• _Work item_: Scan the entries for lines with "pixels" and say how many there are, with nothing more.

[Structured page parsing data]
Content starts
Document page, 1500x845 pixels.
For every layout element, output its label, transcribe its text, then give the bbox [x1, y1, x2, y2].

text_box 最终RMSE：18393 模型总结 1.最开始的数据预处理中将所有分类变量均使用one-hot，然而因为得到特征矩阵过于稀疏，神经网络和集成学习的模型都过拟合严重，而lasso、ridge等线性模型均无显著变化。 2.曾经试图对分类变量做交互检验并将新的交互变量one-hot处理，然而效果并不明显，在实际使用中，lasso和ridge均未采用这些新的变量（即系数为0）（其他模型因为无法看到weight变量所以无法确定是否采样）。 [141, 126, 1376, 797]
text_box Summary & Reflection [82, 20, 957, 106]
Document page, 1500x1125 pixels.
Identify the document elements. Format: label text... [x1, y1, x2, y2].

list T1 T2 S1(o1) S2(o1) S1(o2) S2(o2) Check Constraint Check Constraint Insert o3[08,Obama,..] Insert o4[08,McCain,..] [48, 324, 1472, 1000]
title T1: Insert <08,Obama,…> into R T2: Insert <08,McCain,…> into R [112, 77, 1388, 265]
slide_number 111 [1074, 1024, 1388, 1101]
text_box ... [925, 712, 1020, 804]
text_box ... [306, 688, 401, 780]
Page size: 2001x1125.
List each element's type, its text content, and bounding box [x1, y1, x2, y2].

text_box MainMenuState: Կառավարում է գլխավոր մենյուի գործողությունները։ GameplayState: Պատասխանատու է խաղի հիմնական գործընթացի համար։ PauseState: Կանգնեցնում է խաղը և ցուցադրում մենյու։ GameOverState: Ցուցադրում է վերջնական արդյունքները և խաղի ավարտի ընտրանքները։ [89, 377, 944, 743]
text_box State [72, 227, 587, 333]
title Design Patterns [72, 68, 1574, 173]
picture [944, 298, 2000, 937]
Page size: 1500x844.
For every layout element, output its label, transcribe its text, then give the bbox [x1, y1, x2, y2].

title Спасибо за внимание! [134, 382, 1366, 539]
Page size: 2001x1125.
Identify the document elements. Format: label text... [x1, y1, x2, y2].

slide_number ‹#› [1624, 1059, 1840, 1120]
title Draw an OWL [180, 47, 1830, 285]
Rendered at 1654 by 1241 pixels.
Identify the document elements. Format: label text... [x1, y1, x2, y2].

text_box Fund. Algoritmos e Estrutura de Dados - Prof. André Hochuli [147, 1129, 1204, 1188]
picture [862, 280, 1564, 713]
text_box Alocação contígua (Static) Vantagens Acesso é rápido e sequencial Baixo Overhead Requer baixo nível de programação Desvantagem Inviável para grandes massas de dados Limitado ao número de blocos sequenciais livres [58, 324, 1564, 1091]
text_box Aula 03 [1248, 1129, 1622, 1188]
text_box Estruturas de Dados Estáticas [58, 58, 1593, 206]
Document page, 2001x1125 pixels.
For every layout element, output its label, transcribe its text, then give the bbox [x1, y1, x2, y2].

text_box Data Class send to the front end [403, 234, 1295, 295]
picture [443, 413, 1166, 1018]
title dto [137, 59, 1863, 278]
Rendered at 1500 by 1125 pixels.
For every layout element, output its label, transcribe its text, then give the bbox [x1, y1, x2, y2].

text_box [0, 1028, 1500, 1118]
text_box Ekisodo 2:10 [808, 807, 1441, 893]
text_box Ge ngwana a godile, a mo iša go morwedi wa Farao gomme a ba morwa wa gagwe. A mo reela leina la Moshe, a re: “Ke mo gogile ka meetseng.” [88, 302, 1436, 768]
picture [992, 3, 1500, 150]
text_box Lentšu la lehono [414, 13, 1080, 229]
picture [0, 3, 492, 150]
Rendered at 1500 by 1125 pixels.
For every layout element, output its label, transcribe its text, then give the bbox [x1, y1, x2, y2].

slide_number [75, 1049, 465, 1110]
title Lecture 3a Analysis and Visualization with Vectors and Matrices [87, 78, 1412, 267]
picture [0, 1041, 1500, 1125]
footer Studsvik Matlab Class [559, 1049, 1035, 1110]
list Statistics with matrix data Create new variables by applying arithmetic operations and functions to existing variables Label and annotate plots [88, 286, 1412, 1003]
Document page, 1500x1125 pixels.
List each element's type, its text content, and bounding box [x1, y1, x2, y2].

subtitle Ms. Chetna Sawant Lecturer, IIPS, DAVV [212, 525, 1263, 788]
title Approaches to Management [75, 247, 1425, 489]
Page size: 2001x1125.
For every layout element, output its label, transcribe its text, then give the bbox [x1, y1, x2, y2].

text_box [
Content ends
• _Answer section_: 7